The Art of Life|Oct 20, 2011 6:29 AM| by:

Stating the Obvious

Exclamation-Point

I spot Subu outside the ‘living museum’ struggling to put his shoes on, quite alone as usual. I run to chat with him. He’s probably five now, and has moved from Red to Blue Group. I say what I always say to him,

“When will you tell me a story?”

He ignores the question. So I ask him another, just so as to make him chat a bit.

“Where are the other children?”

He chooses to answer this question,

“They are in the Group”

“How come you are not in the Group?” I persist

“Because I’m not.”

“Yes, but why?”

“Because I’m not.”

“Okay, so tell me a story.” I come back to my original stance.

“How can I think, it’s not even lunch-time?”

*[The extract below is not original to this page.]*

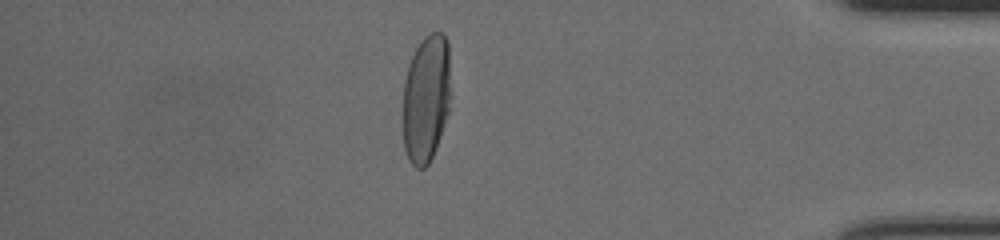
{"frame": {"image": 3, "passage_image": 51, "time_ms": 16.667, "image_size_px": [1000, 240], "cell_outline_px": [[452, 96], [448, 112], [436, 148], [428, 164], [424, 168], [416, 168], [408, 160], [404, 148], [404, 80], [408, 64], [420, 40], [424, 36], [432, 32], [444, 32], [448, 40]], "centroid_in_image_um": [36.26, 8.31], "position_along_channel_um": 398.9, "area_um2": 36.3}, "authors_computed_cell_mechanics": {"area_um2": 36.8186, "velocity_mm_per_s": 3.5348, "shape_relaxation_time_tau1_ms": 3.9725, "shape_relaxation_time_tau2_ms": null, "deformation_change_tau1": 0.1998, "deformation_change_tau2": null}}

Of course I know Subu takes the longest time ever when he’s taking lunch. During the ritual of taking lunch he loses himself in his dream-world. Everyone assumes it’s because he doesn’t like the food and as a result he’s the last to leave the dining hall. But I still ask,

“What does thinking have to do with lunch-time? You can only think at lunch-time or what?” I ask, both perplexed and amused.

“Yes”

“Why do you only think at lunch-time?” I’m curious.

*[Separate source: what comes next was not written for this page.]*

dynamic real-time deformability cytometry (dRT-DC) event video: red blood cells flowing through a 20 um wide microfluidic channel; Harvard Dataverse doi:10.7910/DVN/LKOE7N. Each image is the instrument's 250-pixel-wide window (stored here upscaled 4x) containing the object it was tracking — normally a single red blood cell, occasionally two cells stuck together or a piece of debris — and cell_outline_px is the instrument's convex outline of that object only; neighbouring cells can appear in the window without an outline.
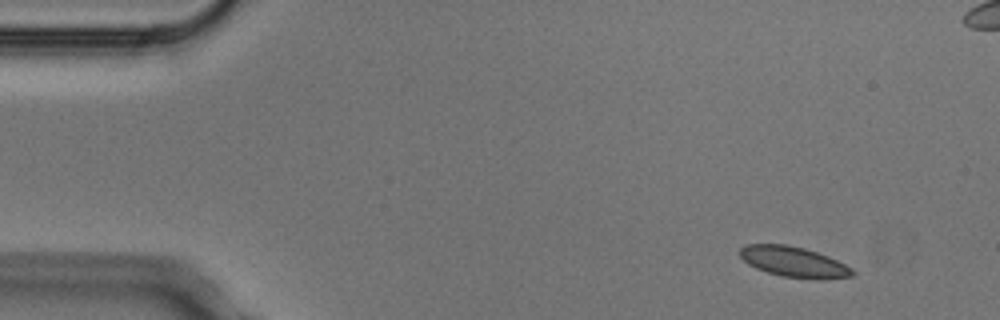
{"species": "Egyptian fruit bat (a non-hibernating species)", "species_latin": "Rousettus aegyptiacus", "temperature_condition": "cold", "stored_images_in_passage": 4, "segment_of_instrument_passage": [2, 2], "camera_frame_rate_fps": 3000, "um_per_image_px": 0.085, "animal": {"sex": "male"}, "frame": {"image": 1, "passage_image": 4, "time_ms": 1.0, "image_size_px": [1000, 320], "cell_outline_px": [[856, 276], [820, 280], [816, 280], [780, 276], [756, 268], [748, 264], [740, 256], [740, 248], [744, 244], [788, 244], [804, 248], [828, 256], [852, 268], [856, 272]], "centroid_in_image_um": [67.5, 22.27], "position_along_channel_um": 17.5, "area_um2": 20.23}}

“Because God made me that way” he smiles and runs away.

Food for thought?

Harvinder Kaur

(Harvinder Kaur began her journey in education because it made her heart dance! After a regular job for some years, she worked as a volunteer in non-formal education based on Sri Aurobindo’s philosophy which was for her a turning point. An avid writer, she writes poetry, articles and stories on education and spirituality.)